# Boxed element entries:

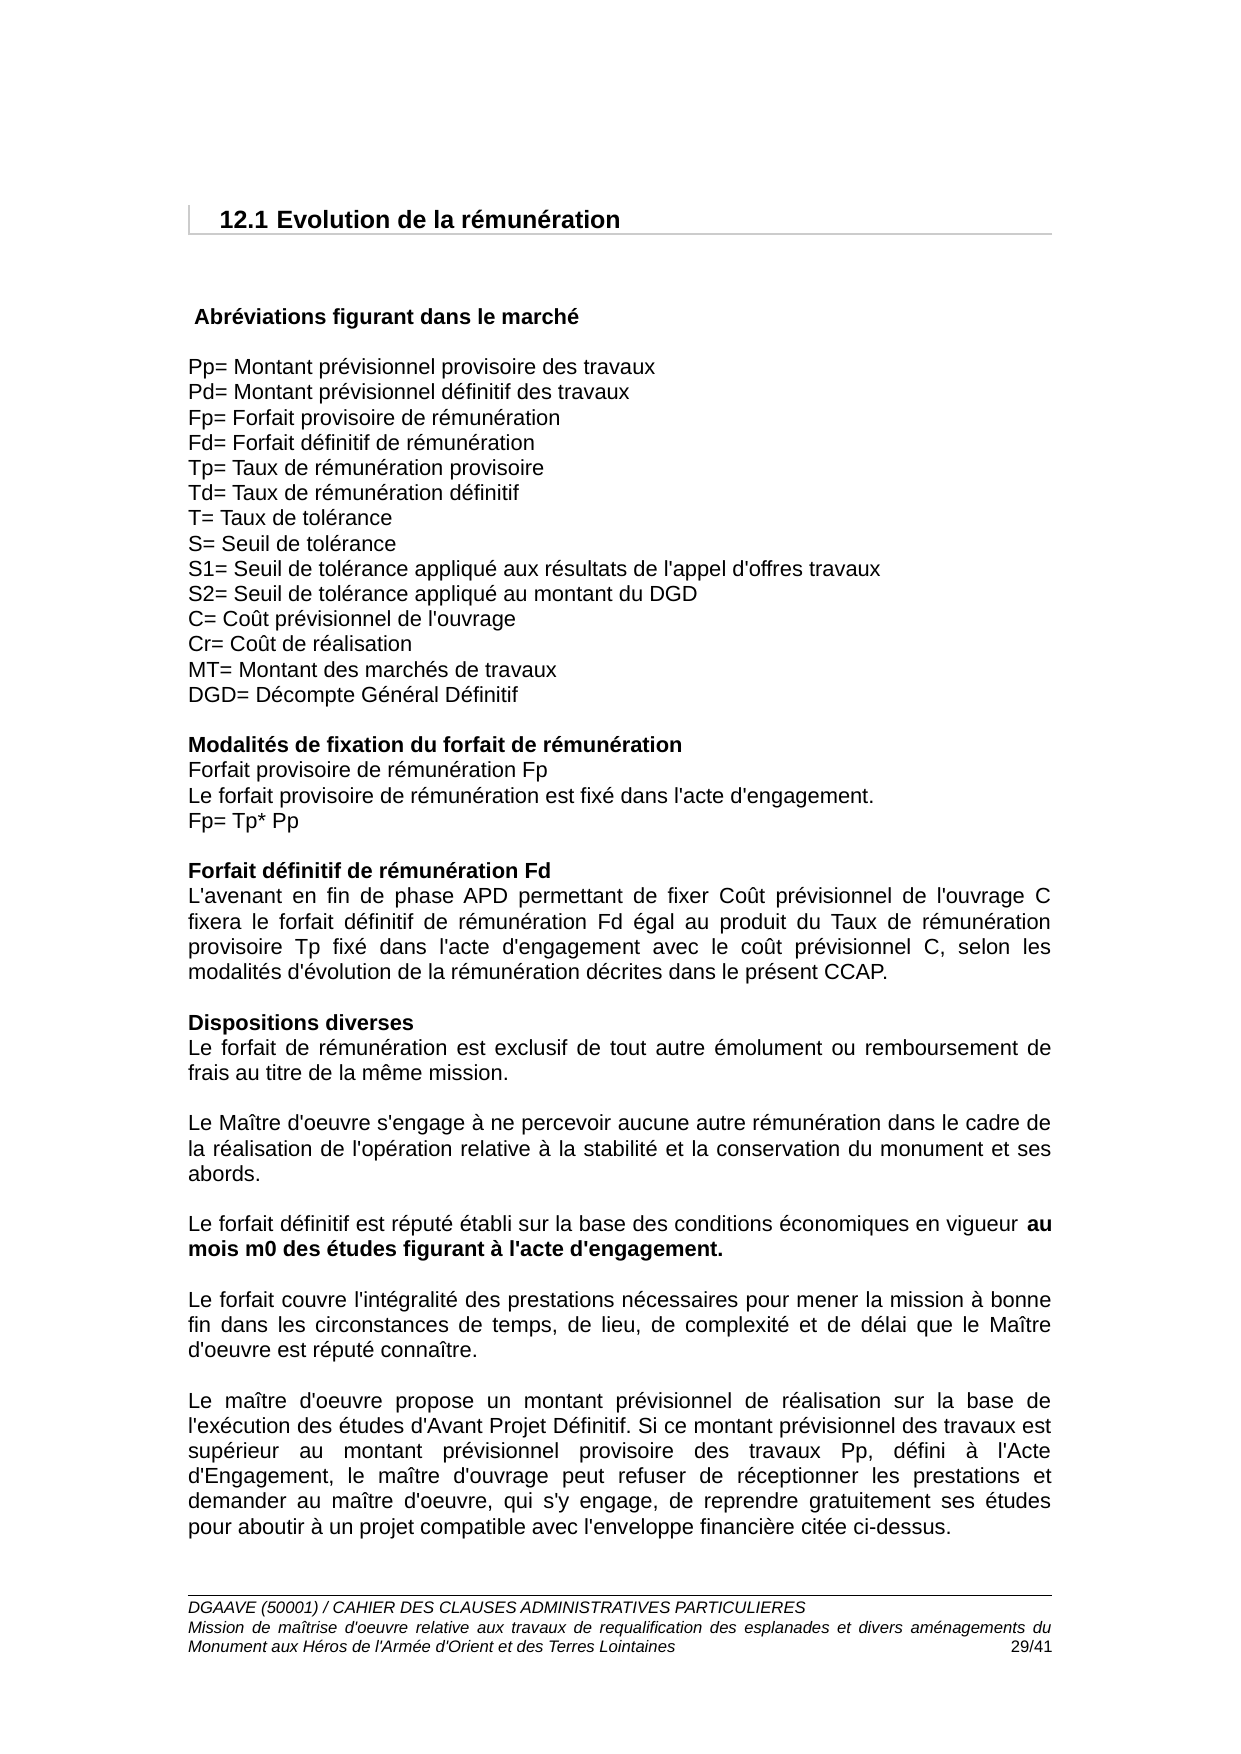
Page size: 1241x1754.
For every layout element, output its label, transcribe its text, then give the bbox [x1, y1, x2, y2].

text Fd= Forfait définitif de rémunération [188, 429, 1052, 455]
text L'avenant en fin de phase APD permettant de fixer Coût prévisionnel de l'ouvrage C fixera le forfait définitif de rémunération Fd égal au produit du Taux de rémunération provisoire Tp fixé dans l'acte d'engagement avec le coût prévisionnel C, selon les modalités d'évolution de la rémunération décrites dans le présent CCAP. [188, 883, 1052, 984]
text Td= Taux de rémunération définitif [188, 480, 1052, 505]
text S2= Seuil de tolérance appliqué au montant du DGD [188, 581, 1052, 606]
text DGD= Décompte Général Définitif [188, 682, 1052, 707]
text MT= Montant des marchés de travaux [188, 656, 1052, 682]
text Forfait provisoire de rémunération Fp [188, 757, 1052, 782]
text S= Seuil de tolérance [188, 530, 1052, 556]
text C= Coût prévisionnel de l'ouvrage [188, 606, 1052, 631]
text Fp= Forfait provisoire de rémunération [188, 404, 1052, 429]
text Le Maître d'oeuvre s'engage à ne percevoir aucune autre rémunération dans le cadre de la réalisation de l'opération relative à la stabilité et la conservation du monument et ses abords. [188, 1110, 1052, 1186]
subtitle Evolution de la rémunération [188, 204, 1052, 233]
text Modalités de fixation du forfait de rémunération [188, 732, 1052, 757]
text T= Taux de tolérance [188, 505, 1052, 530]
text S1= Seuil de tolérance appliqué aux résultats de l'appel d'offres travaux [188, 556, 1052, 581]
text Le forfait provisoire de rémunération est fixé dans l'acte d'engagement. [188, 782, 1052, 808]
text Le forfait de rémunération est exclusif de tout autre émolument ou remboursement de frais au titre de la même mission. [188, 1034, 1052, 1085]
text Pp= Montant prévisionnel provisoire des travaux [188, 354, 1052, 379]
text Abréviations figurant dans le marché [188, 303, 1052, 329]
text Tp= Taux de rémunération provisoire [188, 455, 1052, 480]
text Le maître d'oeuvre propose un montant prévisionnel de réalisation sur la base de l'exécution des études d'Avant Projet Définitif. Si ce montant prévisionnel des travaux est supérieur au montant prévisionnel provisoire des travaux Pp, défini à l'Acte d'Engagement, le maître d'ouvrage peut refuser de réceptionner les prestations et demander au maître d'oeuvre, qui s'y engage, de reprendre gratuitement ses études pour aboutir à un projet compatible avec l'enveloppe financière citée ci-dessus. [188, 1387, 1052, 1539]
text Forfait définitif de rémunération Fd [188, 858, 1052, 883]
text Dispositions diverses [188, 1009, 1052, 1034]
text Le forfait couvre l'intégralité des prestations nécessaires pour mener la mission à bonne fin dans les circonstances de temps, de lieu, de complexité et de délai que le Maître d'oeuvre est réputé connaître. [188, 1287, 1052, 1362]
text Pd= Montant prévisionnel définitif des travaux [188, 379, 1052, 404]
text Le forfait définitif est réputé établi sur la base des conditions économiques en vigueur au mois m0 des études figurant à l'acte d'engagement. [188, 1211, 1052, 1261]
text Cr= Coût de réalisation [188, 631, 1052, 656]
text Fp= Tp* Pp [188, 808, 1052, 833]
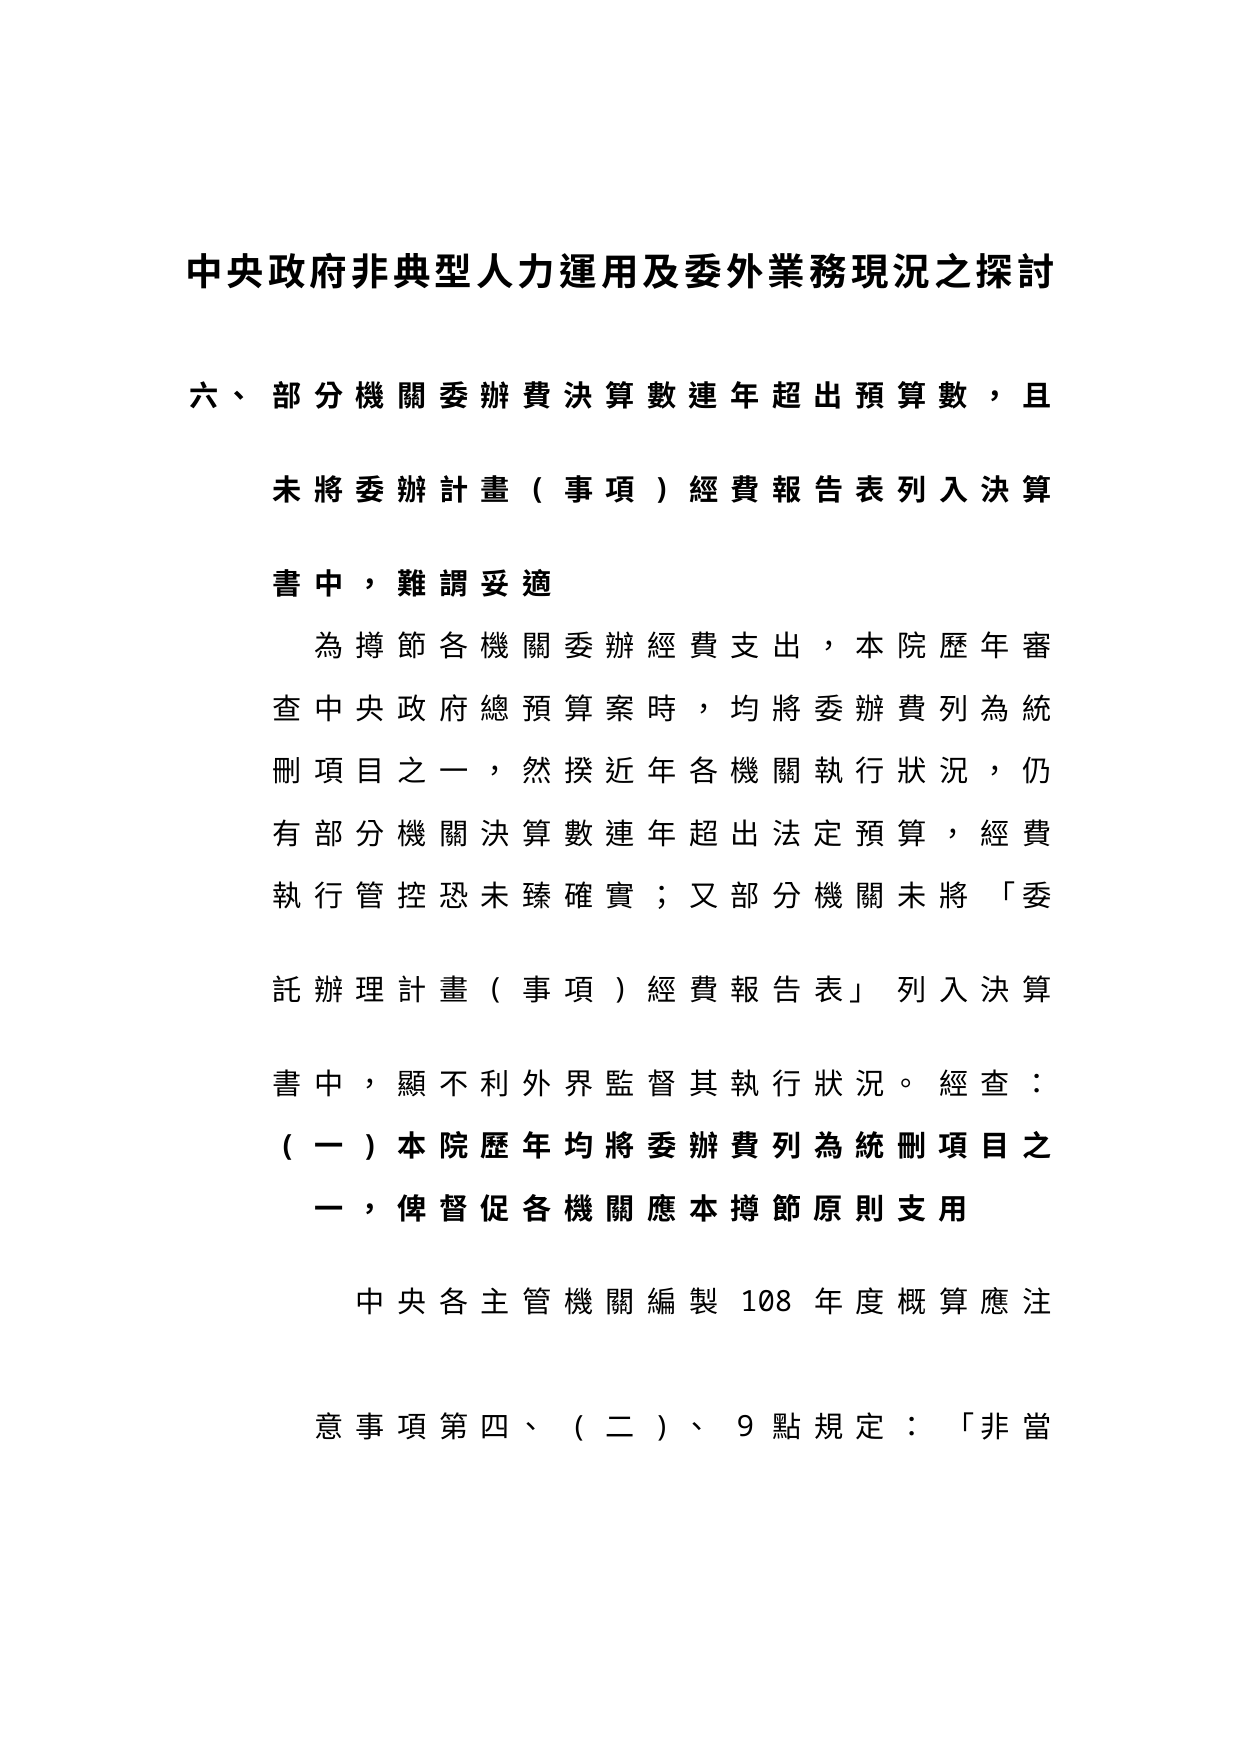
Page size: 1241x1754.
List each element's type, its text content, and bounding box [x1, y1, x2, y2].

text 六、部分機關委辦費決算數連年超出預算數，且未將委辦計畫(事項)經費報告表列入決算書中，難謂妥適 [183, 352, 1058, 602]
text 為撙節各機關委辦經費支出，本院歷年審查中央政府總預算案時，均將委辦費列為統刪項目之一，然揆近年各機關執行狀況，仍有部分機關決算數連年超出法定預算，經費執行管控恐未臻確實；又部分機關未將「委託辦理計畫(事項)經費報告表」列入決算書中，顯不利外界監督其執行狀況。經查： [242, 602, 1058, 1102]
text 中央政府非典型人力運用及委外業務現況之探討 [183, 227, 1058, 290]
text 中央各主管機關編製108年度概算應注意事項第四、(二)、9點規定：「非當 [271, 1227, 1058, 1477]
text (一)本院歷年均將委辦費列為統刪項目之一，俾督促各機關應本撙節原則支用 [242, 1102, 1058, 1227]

==

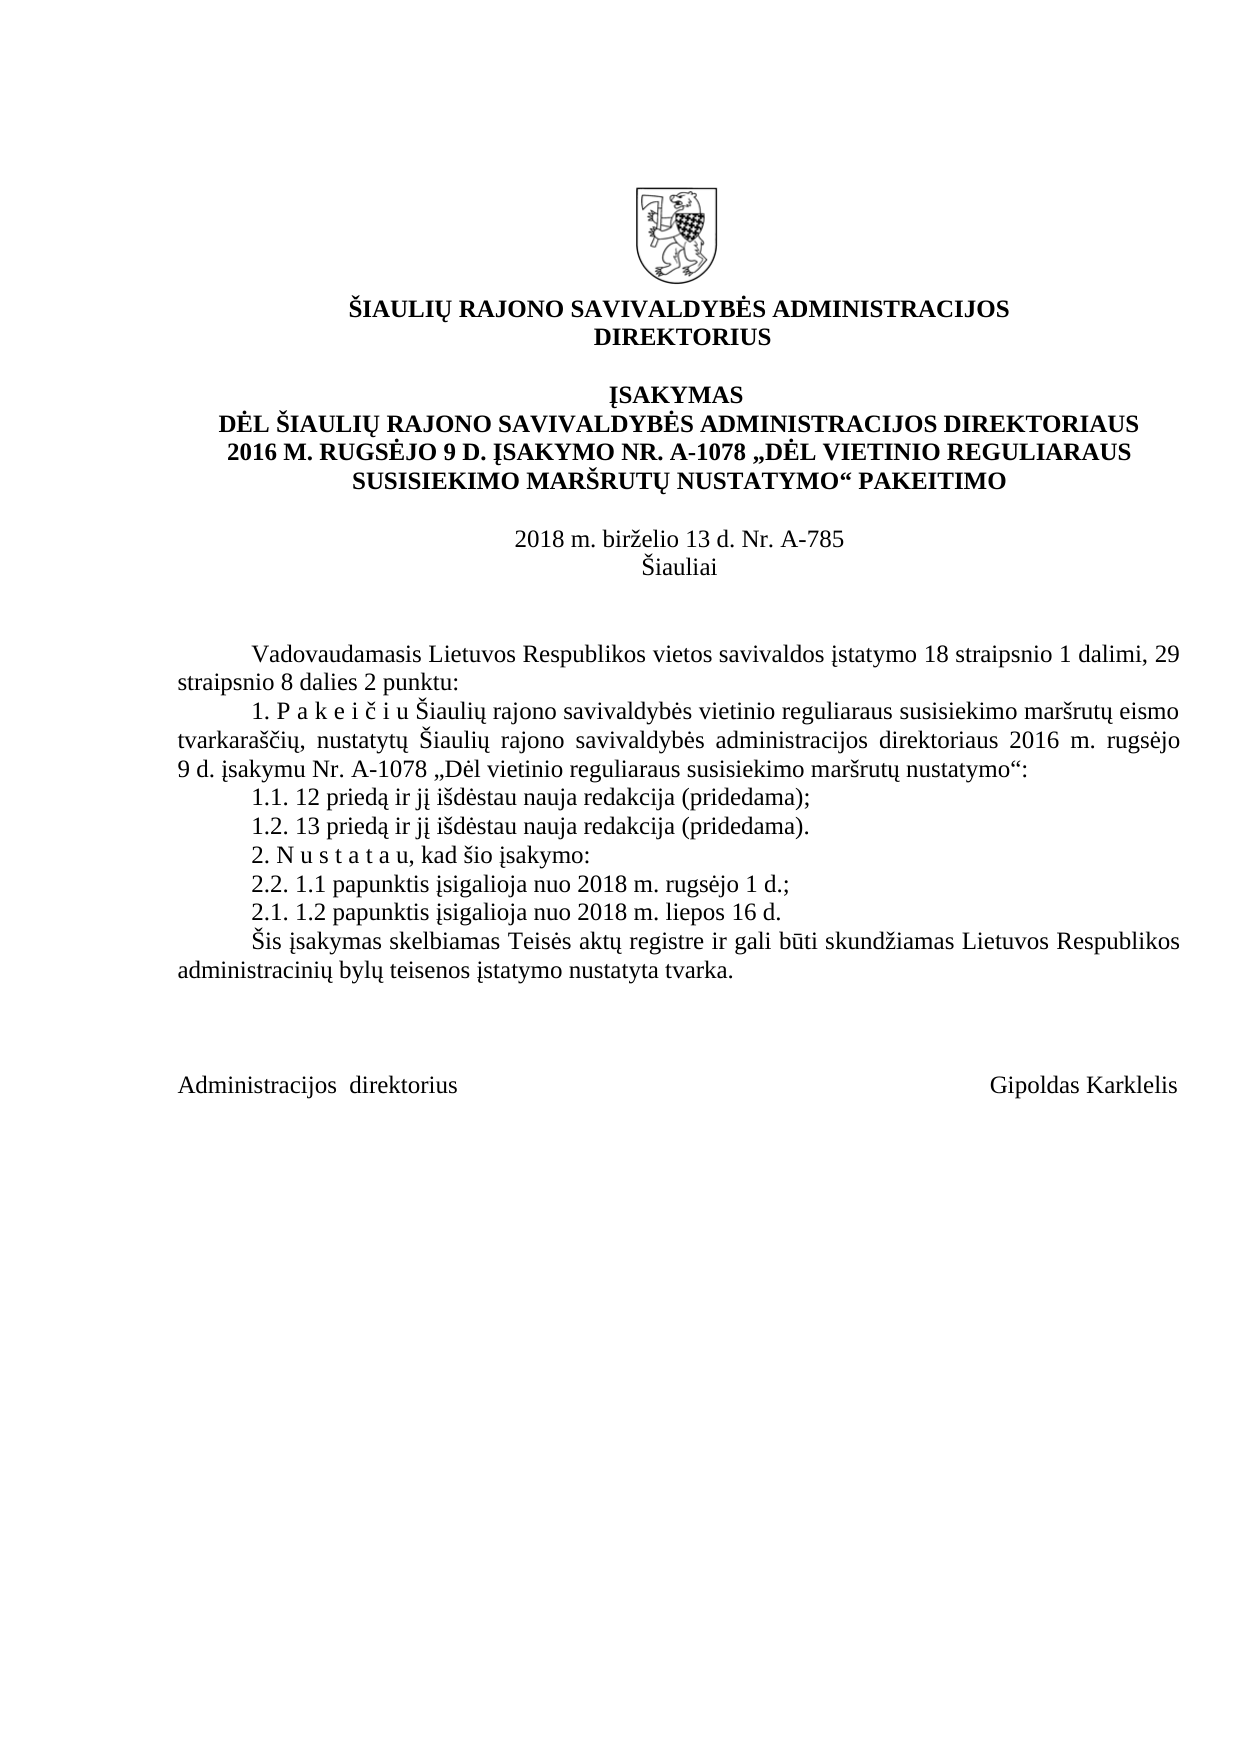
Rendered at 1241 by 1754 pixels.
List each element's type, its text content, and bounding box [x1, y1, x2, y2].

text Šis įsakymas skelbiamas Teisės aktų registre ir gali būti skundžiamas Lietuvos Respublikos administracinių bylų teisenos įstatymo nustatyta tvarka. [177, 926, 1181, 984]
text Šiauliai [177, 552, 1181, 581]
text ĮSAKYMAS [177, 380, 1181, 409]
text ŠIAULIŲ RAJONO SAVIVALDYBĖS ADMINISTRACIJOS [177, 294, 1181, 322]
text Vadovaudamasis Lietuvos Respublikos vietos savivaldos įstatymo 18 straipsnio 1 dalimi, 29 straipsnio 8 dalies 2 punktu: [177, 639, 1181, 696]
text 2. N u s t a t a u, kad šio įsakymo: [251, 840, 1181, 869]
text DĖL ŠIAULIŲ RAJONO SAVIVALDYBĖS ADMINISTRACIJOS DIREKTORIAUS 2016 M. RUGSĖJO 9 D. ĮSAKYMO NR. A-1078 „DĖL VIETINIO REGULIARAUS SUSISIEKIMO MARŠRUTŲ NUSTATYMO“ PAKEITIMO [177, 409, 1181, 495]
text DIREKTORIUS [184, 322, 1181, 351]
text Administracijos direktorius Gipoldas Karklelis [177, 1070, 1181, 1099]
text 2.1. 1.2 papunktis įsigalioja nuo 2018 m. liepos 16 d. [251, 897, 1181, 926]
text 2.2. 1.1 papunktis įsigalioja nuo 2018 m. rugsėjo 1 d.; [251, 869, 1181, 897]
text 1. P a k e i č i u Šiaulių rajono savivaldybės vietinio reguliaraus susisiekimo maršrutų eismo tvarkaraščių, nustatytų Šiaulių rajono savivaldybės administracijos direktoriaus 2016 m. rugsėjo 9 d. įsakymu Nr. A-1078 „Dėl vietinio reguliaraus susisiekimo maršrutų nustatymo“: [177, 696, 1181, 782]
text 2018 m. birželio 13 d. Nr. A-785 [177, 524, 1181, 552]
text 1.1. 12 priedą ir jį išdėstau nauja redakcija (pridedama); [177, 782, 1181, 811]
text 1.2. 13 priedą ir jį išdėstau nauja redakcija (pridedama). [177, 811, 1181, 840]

# Work to complete:
Please count the lines in the rows above that contain the word "nauja". Reply with the number alone.

# Answer to this problem:
2